Também foi divertido pendurá-las, bem como acender a lareira e pôr a mesa para a ceia de Natal.
Depois de ter feito tudo isto, o Rei desenhou um cartão de Natal para o dono da cabana e colocou-o em cima da chaminé. Fez, em seguida, uma embalagem de oferta, dentro da qual colocou um bilhete:
Este espaço está reservado para um presente do Rei Wod. Pode ser um livro de respostas a todas as perguntas dos professores, um cesto de piquenique que brilha no escuro quando o levamos a uma festa depois da meia-noite, um cavalo com cascos multicoloridos para andar sobre o arco-íris… O que lhe apetecer. A escolha é sua.
Colocou, depois, a caixinha debaixo da árvore de Natal. Por último, pôs a mesa para mais uma pessoa.
— Nunca se sabe… — suspirou.
Adormeceu profundamente diante da lareira.
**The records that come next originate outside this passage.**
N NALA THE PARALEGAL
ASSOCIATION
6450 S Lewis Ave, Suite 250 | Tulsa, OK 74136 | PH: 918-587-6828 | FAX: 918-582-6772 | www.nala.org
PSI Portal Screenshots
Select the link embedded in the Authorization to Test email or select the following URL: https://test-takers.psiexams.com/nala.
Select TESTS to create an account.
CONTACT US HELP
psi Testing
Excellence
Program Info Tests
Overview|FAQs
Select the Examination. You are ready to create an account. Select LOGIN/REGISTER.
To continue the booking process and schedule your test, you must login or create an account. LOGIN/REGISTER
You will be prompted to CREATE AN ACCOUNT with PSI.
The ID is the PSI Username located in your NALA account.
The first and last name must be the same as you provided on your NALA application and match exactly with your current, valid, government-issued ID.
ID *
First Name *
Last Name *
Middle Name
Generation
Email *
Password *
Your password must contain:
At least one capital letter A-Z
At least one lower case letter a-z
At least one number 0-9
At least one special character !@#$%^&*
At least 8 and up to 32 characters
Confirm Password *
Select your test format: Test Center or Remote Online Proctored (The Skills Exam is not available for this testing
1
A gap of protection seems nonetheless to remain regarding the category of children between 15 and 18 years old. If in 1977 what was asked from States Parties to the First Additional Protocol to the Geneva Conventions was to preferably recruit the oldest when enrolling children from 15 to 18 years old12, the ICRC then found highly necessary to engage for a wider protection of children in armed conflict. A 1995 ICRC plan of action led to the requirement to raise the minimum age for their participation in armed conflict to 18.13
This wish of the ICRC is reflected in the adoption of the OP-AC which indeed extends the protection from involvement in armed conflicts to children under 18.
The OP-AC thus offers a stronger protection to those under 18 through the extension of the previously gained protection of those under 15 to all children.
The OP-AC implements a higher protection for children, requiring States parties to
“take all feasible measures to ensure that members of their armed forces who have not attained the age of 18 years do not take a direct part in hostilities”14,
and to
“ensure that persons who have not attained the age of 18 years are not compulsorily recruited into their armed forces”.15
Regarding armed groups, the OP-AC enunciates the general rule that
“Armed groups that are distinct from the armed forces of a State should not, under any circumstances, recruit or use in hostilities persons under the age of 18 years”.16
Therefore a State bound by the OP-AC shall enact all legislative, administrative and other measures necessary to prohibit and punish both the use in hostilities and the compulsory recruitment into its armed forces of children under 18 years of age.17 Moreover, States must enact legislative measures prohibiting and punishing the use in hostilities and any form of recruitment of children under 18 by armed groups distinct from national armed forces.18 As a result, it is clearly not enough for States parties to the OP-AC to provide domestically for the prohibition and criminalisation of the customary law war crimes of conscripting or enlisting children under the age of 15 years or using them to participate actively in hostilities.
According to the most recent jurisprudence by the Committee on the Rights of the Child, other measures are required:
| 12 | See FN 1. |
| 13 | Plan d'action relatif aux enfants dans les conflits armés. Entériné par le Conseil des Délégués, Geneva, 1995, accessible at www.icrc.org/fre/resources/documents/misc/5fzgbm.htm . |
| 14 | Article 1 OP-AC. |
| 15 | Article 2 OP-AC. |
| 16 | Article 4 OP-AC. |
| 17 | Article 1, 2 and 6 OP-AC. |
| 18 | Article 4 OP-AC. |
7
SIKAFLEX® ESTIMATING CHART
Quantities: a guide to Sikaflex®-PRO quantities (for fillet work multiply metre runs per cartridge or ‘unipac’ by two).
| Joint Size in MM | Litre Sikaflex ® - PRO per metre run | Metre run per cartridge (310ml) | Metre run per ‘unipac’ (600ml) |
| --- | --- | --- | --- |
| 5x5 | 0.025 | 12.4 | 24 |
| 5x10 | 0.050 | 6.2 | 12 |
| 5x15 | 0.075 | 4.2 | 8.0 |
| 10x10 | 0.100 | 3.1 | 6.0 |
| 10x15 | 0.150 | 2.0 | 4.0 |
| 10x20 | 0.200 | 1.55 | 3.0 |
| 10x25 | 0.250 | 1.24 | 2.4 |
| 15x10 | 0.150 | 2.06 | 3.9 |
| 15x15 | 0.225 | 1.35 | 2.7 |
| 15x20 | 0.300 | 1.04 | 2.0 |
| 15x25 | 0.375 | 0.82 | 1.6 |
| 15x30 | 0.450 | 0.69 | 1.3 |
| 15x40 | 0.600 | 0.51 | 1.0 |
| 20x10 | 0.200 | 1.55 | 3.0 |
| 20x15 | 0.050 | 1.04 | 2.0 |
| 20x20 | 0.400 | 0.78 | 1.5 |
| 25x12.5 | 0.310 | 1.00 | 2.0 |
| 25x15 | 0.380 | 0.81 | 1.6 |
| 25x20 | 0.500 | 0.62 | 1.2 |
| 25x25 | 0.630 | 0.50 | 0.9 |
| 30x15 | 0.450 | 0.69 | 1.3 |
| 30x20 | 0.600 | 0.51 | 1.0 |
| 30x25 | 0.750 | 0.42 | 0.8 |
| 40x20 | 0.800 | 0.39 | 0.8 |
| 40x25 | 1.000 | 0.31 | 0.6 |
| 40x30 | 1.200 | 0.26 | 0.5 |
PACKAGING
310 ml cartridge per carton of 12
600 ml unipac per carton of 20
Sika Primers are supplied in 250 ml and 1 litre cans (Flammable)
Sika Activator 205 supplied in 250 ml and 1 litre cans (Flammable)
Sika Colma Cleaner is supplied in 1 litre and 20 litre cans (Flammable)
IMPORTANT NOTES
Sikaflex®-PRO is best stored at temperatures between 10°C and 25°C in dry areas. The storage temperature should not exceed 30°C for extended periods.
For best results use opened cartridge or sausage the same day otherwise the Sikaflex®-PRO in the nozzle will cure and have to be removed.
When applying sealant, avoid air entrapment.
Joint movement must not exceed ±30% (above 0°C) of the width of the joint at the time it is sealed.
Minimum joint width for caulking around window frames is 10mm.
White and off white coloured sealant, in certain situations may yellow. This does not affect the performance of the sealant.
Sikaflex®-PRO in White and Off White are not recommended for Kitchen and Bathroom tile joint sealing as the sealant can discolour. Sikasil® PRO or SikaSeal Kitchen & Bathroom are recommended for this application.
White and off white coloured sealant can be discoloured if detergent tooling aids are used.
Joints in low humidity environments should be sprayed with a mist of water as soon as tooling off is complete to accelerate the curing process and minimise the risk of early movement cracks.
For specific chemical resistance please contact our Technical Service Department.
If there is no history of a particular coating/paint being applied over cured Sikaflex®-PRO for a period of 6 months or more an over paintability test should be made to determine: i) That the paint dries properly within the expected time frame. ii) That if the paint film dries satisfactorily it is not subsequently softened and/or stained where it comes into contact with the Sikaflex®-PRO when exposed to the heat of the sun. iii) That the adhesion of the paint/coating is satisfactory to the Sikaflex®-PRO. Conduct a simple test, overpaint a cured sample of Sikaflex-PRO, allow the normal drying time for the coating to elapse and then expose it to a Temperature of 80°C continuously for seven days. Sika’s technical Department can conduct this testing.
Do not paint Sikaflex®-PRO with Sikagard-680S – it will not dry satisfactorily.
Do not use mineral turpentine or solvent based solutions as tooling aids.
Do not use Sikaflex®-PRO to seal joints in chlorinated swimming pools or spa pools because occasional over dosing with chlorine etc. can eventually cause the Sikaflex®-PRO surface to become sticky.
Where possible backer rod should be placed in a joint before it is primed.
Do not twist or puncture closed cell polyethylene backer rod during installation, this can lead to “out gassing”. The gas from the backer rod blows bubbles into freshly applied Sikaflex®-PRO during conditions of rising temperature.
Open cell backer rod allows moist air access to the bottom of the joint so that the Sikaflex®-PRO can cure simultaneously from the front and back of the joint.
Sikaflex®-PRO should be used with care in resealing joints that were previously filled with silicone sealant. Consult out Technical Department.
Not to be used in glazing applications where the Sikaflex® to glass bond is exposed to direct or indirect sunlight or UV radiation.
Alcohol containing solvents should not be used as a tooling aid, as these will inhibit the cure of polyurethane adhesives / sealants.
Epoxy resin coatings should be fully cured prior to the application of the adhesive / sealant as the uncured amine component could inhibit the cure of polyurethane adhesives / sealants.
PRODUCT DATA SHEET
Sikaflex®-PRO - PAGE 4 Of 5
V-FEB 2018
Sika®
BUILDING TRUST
A claridade do dia acordou-o. A claridade e o tilintar de campainhas de trenó. A porta abriu-se de repente e um homem gorducho entrou. Exactamente o tipo de pessoa que esperaríamos ver num sítio como este. Como trazia geada nas sobrancelhas, gelo na barba, flocos de neve a derreter no fato vermelho, e um saco vazio, o Rei Wod demorou algum tempo a reconhecê-lo.
— Pai Natal! — arquejou.
— Como está? Quem é o senhor?
— Sou o Rei Wod. Desculpe esta…
— O Rei Wod?
O Pai Natal olhou o seu visitante com espanto.
— Isso quer dizer que a carta do feiticeiro era verdadeira? A carta que dizia que me ia trazer…
A voz do Pai Natal foi-se apagando, enquanto percorria com os olhos as decorações, a mesa de jantar, o cartão na chaminé, e o presente debaixo da árvore.
— Como é que sabia? — exclamou este.
— Sabia? — perguntou Wod. — Sabia o quê?
— Que nunca tive um Natal a sério?
— Nunca?
— Estou sempre demasiado ocupado antes do Natal. Depois fico demasiado cansado. E agora Vossa Majestade organizou tudo para mim. Que Deus o abençoe! Estou-lhe tão grato. Como se lembrou de um presente-surpresa tão bonito?
— Presente-surpresa?
— O meu próprio Natal — respondeu o Pai Natal. — É o meu primeiro Natal.
— É o primeiro que ofereço — disse o Rei, pensativo.
Mas deu-se logo conta de que não seria o último.
Wod nunca esqueceu a lição que o seu feiticeiro lhe deu. Faz sentido que, quando se é um rei que tem tudo, receber um presente-surpresa é difícil. Mas dar um é fácil.
Algum tempo depois, quando nomeou o feiticeiro seu Primeiro-Ministro, o Rei disse:
— Só há um pequeno problema. O que devo pôr na caixa que deixei debaixo do abeto? O Pai Natal não sabia de que presente gostava mais.
— É simples — sorriu o feiticeiro.
E sussurrou algo ao ouvido do Rei Wod.
Adorava dizer-vos o que ele sugeriu. Mas isso iria estragar a surpresa.